You’ll be happy, life said, first I’ll make you strong

You’ll be happy, life said, but first I’ll make you strong and resilient, I’ll make you reborn. I will help contain potholes, paddle against the wind and tide, learn and gently open the treasure of emotional strength.

Because I, life, am made of good and bad times, difficulties and opportunities, special moments, footprints, scars, companionship, loneliness, anxiety, peace and that wisdom on which we reflect the most chaotic.

  • And it is when we look at our history that we understand that everything we experience forms our personality; because it is the pain of the wounds that builds us and helps us to accept ourselves.
  • To face each other and to transform ourselves in the midst of adversity.

As the psychiatrist specializing in death and palliative care, Elisabeth Kobler-Ross said: “The most beautiful people I have ever met are those who have experienced defeat, suffering, struggle, loss and out of depths. These people have an appreciation, sensitivity, and understanding of life that fill us with compassion, humility, and a deep concern for love. Don’t beautiful people come out of nowhere?.

She was once the daughter of a gardener who complained about life and the difficulty of moving on. I was tired of fighting and was no longer in the mood at all; when a problem was fixed, a new one appeared and made her feel defeated.

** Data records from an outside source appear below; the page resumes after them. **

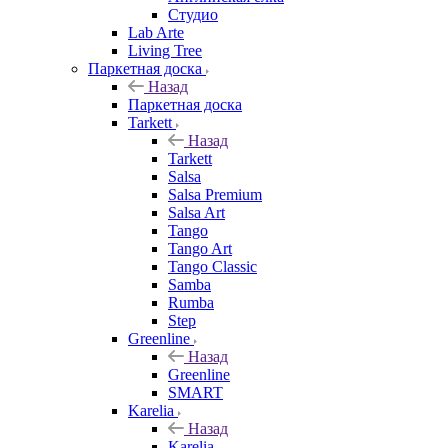
Студио
Lab Arte
Living Tree
Паркетная доска
Назад
Паркетная доска
Tarkett
Назад
Tarkett
Salsa
Salsa Premium
Salsa Art
Tango
Tango Art
Tango Classic
Samba
Rumba
Step
Greenline
Назад
Greenline
SMART
Karelia
Назад
Karelia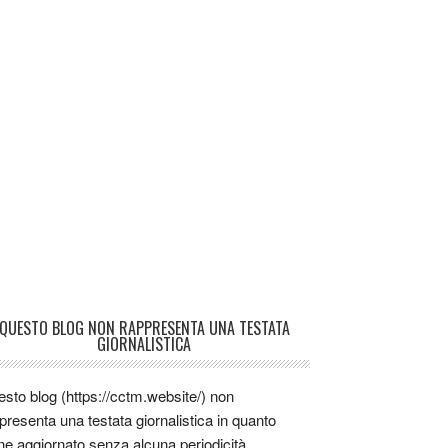
QUESTO BLOG NON RAPPRESENTA UNA TESTATA
GIORNALISTICA
sto blog (https://cctm.website/) non
presenta una testata giornalistica in quanto
ne aggiornato senza alcuna periodicità.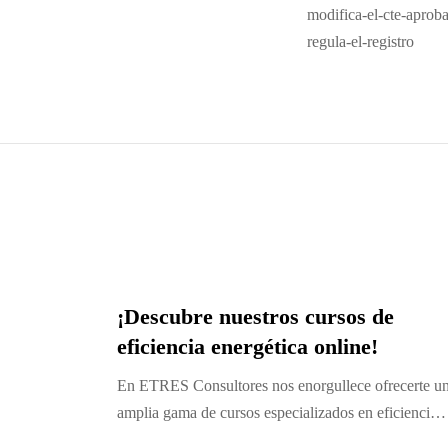
modifica-el-cte-aprob
regula-el-registro
¡Descubre nuestros cursos de
eficiencia energética online!
En ETRES Consultores nos enorgullece ofrecerte u
amplia gama de cursos especializados en eficienci…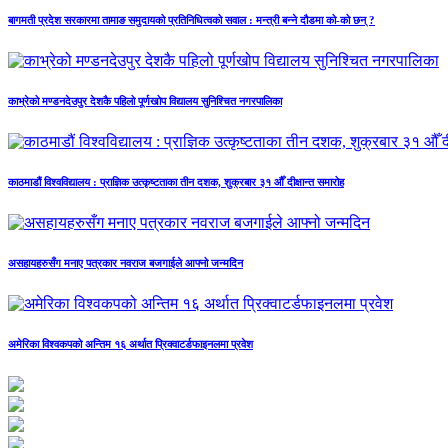
बागमती प्रदेश सरकारमा तामाङ समुदायको प्रतिनिधित्वको सवाल : मन्त्री बन्ने दौडमा को‐को छन् ?
काभ्रेको मण्डनदेउपुर देशकै पहिलो पूर्णखोप विद्यालय सुनिश्चित नगरपालिका
काठमाडौं विश्वविद्यालय : प्राज्ञिक उत्कृष्टताका तीन दशक, शुक्रबार ३१ औँ दीक्षान्त समारोह
असहायहरुसँग मनाए पत्रकार नवराज बजगाईले आफ्नो जन्मदिन
अमेरिका विश्वकपको अन्तिम १६ अर्थात प्रिक्वाटर्डफाइनलमा प्रवेश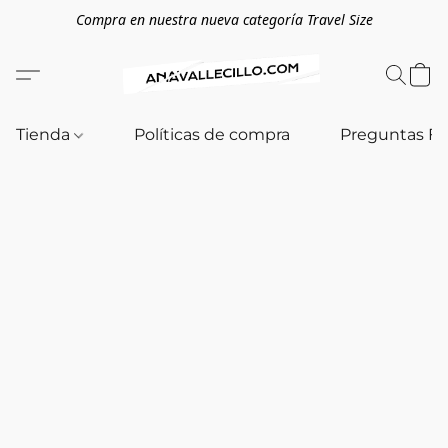
Compra en nuestra nueva categoría Travel Size
Tienda
Políticas de compra
Preguntas F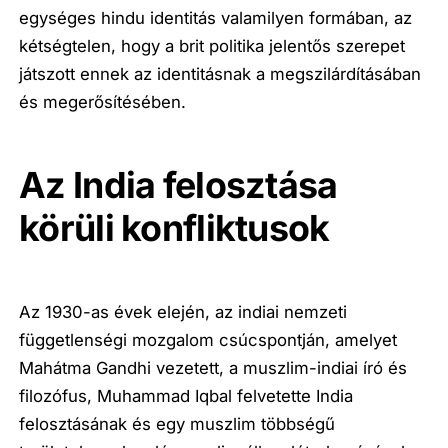
egységes hindu identitás valamilyen formában, az
kétségtelen, hogy a brit politika jelentős szerepet
játszott ennek az identitásnak a megszilárdításában
és megerősítésében.
Az India felosztása
körüli konfliktusok
Az 1930-as évek elején, az indiai nemzeti
függetlenségi mozgalom csúcspontján, amelyet
Mahátma Gandhi vezetett, a muszlim-indiai író és
filozófus, Muhammad Iqbal felvetette India
felosztásának és egy muszlim többségű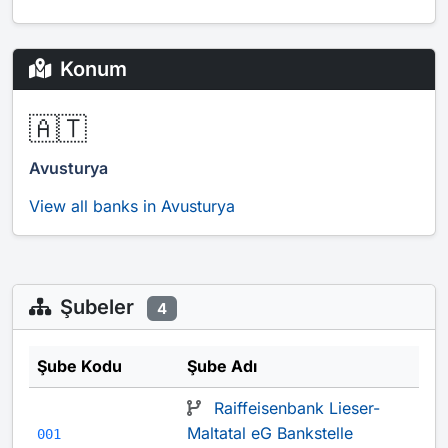
Konum
🇦🇹
Avusturya
View all banks in Avusturya
Şubeler
4
Şube Kodu
Şube Adı
Raiffeisenbank Lieser-
Maltatal eG Bankstelle
001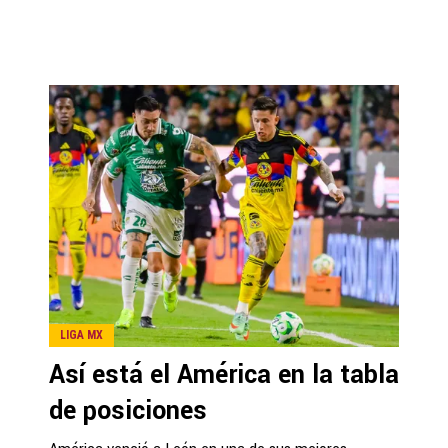
LIGA MX
Así está el América en la tabla
de posiciones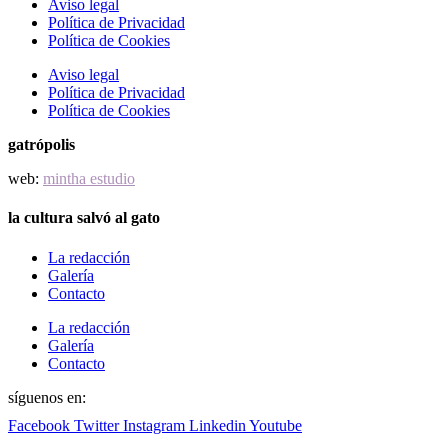
Aviso legal
Política de Privacidad
Política de Cookies
Aviso legal
Política de Privacidad
Política de Cookies
gatrópolis
web:
mintha estudio
la cultura salvó al gato
La redacción
Galería
Contacto
La redacción
Galería
Contacto
síguenos en:
Facebook
Twitter
Instagram
Linkedin
Youtube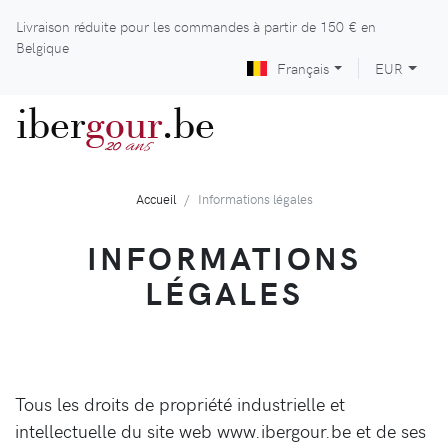
Livraison réduite pour les commandes à partir de
150 €
en
Belgique
Français
EUR
iber
gour
.be
ans
20
Accueil
Informations légales
INFORMATIONS
LÉGALES
Tous les droits de propriété industrielle et
intellectuelle du site web www.ibergour.be et de ses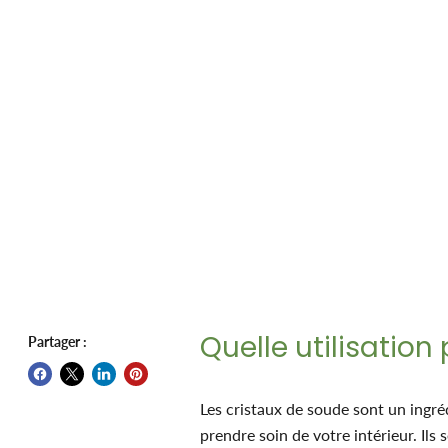
Quelle utilisation
Partager :
Les cristaux de soude sont un ingré
prendre soin de votre intérieur. Ils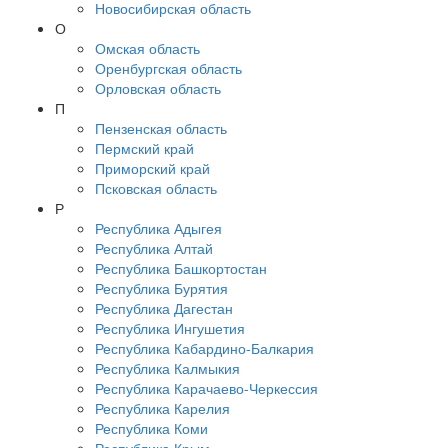
Новосибирская область
О
Омская область
Оренбургская область
Орловская область
П
Пензенская область
Пермский край
Приморский край
Псковская область
Р
Республика Адыгея
Республика Алтай
Республика Башкортостан
Республика Бурятия
Республика Дагестан
Республика Ингушетия
Республика Кабардино-Балкария
Республика Калмыкия
Республика Карачаево-Черкессия
Республика Карелия
Республика Коми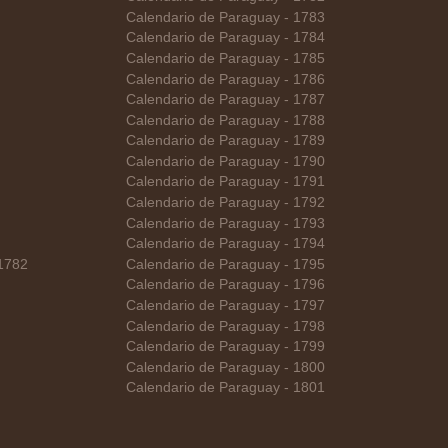
Calendario de Paraguay - 1783
Calendario de Paraguay - 1784
Calendario de Paraguay - 1785
Calendario de Paraguay - 1786
Calendario de Paraguay - 1787
Calendario de Paraguay - 1788
Calendario de Paraguay - 1789
Calendario de Paraguay - 1790
Calendario de Paraguay - 1791
Calendario de Paraguay - 1792
Calendario de Paraguay - 1793
Calendario de Paraguay - 1794
 1782
Calendario de Paraguay - 1795
Calendario de Paraguay - 1796
Calendario de Paraguay - 1797
Calendario de Paraguay - 1798
Calendario de Paraguay - 1799
Calendario de Paraguay - 1800
Calendario de Paraguay - 1801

The gardener asked his daughter to come to the kitchen and sit down, then filled three containers with water and set it on fire, when the water started to boil, put a carrot in one of the containers, an egg in the other and in the third of the coffee beans. He let her boil without a word while her daughter waited impatiently without understanding what her father was doing. About twenty minutes later he turned off the fire: he pulled the carrots out of the water and put them in a bowl, put the eggs on a plate and finally leaked the coffee.

He looked at his daughter and asked, “What do you see?”The father asked him to come over and touch the carrot; she obeyed and realized that the carrots were tender. Then he asked him to break the egg; took off his shell and realized the egg was hard. Eventually, he asked her to have a sip of coffee. She tried it, smiled as she savored her sweet scent and humbly asked, “What does that mean, Dad?

The gardener then explained that the three had faced the same adversity: boiling water, but had reacted very differently, the carrot entered the strong and firm water, but after passing through the boiling water, it became weak, easy to disassemble. fragile, but its thin layer protected its inner liquid; after passing through the boiling water, it had hardened; coffee, after passing through the boiling water, had transformed the water.

Which one are you? He asked his daughter, “When adversity knocks on your door, how do you react?You’re like the carrot that looks strong, but in the face of pain and adversity, you become fragile and you lose your strength?You’re like an egg with a malleable heart and mind, but after death, separation or dismissal, do you become hard and stiff?The exterior is still the same, but how did you transform inside?

Or do you like coffee? Coffee changed water, causing pain, when water reaches boiling point, coffee reaches its best flavor, if you’re like coffee beans, when things get worse, you react and transform things around you for the better.

And you, who do you identify with?

Being an egg or carrot just hurts, so get up and move on!Don’t stop. Fight, because if you don’t react today, you’ll suffer tomorrow. Be strong and have self-confidence. Keep in mind that it’s natural for difficulties to arise.

Understand that every stone along the way helps you rething your goal and gives you the opportunity to know what awaited you. In the end, no one is born knowing and victory is born from the ashes of error and adversity.